Williams’ struggles this season have been well documented. There was the delay in the getting the FW42 to testing, having to end testing early because certain parts had become worn out, and then the drivers having to be conservative in the early races due to an apparent lack of spare parts.
There is a perception that Kubica has been suffering from these issues more than George Russell to the point where the two drivers even swapped chassis for the Spanish GP to try and pinpoint any differences (there weren’t). Kubica only got his custom steering wheel at the Italian GP and his withdrawal from the Russian GP to preserve the life of parts led to one of Kubica’s sponsors publicly questioned why Williams had to retire an apparently healthy car.
Kubica has been off the pace of his teammate at pretty much every race this year and ahead of the Singapore GP announced that he would be leaving the team (and probably F1 along with it). Unfortunately, instead of seeing out his last few grands prix and trying to enjoy every moment, he’s dropped hints that he feels the team might not be treating him completely fairly.
At Suzuka, the team managed to bring one example of the upgraded front wing in order to test it out. Both drivers used it in Friday practice and Kubica felt it made a difference. Williams opted not to run it on either car due to the weather conditions – a decision Kubica wasn’t happy with. He told Polish TV after the race:
“Friday was very good. First time for a very long time. We changed the front wing. It wasn’t supposed to be better and on the second car it did not give any advantage or was even worse. But my car felt a lot better. However, for strange reasons, the wing was taken from my car this morning before qualifying. I think there was just too much time to think about it on Saturday…

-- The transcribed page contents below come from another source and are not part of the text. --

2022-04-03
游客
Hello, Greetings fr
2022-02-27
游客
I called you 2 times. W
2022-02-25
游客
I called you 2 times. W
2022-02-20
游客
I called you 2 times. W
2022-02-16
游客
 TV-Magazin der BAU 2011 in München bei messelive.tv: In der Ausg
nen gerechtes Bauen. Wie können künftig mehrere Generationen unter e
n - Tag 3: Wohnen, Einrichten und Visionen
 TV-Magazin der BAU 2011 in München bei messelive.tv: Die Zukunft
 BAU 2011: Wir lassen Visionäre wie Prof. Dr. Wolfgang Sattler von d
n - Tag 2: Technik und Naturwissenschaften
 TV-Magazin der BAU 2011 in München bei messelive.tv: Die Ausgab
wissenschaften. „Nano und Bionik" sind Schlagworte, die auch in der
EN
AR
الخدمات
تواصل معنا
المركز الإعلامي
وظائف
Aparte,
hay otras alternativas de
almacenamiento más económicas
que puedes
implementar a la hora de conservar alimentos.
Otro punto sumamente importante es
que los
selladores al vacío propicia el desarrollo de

“The typhoon passed, but I think the decision was not related to the track here, but more so to other reasons or choices. This morning, however, gave me a lot to think about. I knew some things, but this morning some boundaries were probably crossed.”

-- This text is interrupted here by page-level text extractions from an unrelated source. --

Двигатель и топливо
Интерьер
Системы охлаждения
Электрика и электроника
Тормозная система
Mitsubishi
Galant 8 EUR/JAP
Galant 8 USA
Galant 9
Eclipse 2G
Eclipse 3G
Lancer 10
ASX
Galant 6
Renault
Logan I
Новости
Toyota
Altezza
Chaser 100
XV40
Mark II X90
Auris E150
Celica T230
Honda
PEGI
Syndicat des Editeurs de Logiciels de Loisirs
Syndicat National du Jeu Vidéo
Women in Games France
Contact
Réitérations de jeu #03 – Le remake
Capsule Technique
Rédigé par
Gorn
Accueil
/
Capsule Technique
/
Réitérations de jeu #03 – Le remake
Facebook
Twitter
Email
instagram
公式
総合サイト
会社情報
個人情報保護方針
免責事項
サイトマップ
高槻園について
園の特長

Given that George Russell wasn’t running the new part either, you can’t claim that it’s because of favouritism or anything like that. And given that Kubica stuffed it in the wall one lap into his qualifying session, not letting him use it proved to be a wise decision.
You can see it from Williams’ point of view. Not giving the single example of a new part to a driver shows a degree of driver equality and makes sense from a logistical point of view – had Kubica broken it, then it would set back the team’s development.
But you can also see why Kubica is angry. The team put a new part on his car and he could feel the improvement. As a racing driver, he wants every advantage he can get, and the team took it away from him.
The main issue I can see here is perhaps that communication between Williams and Kubica isn’t the best, which leads to comments like this. It’s a real shame – Kubica’s comeback is something that should be celebrated and remembered as a remarkable story of perseverance and human determination. At the moment it’s at risk of ending on something of a sour note.